Même chose en informatique : le gouvernement subventionne les salaires des informaticiens et travailleurs du jeu vidéo, alors que les organisations s’arrachent leurs compétences. Encore une fois, Québec jette de l’huile sur le feu de la pénurie dans une industrie où il manque quelque 6000 professionnels et techniciens en informatique. Certains entrepreneurs sont découragés.

De meilleurs emplois au Québec

Le défi des emplois névralgiques sera particulièrement grand au Québec. En effet, la pénurie touche davantage des emplois de qualité qu’ailleurs au Canada et moins de main-d’œuvre bon marché, de cheap labor, donc, selon la base de données de Statistique Canada.

Partout au Canada, le gros des emplois à pourvoir nécessite très peu de formation, contrairement à ce qu’on peut penser. Par exemple, au Québec, le tiers des quelque 118 000 postes vacants en 2018 ne requerraient aucun diplôme ! Si l’on ajoute à ces postes ceux qui n’exigeaient qu’un diplôme du secondaire, on arrive à 56 % des postes vacants, soit la majorité.

Pour pourvoir ces postes, les employeurs offrent 15,43 $ l’heure, en moyenne, soit bien moins que les 25,68 $ proposés pour les emplois vacants qui exigent des études postsecondaires.

Or voilà, cette proportion de 56 % d’emplois vacants peu qualifiés est nettement plus faible au Québec qu’ailleurs au pays. Ainsi, cette part des postes à pourvoir qui n’exigent qu’un diplôme du secondaire ou moins est de 61 % en Ontario, 69 % en Alberta et 70 % en Colombie-Britannique, où l’économie connaît pourtant un boom !

À l’autre bout du spectre, soit les postes exigeant une bonne formation, le Québec se démarque également. Ainsi, 13,1 % des emplois offerts exigent un bac ou davantage, contre 8,8 % en Colombie-Britannique et en Alberta. Seuls l’Ontario et Terre-Neuve devancent le Québec, avec un taux de 13,9 % et 13,8 %, respectivement.

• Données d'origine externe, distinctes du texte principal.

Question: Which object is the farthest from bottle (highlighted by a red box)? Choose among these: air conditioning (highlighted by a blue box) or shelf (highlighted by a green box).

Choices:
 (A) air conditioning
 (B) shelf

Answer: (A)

La situation de l’emploi de Terre-Neuve, faut-il préciser, est bien différente de celle du Québec. Cette province atlantique est l’endroit où le taux de postes vacants est le plus faible au Canada (2,0 % de l’ensemble des emplois), loin derrière le Québec (3,2 %), l’Ontario (3,3 %) et la Colombie-Britannique (4,7 %), selon Statistique Canada.

Au Québec, ces postes à pourvoir qui exigent un bac universitaire ou plus offrent des salaires moyens de 32,93 $ l’heure (fin 2018).

Bref, le plus grand nombre de postes à pourvoir de qualité au Québec est une bonne nouvelle, mais il représente aussi un plus grand défi. En effet, c’est une chose de manquer de serveurs dans un restaurant, c’en est une autre de ne pas disposer suffisamment d’enseignants, d’ingénieurs, d’infirmières ou d’experts en informatique, par exemple.

Il faudra donc s’interroger sur nos stratégies, bien qu’il ne saurait être question de reproduire le modèle d’économie planifiée de l’ex-Union soviétique. Le gouvernement pourrait encourager la formation de ces postes-clés, faire un recrutement plus ciblé d’immigrants et, pour le secteur public, majorer les salaires des emplois indispensables.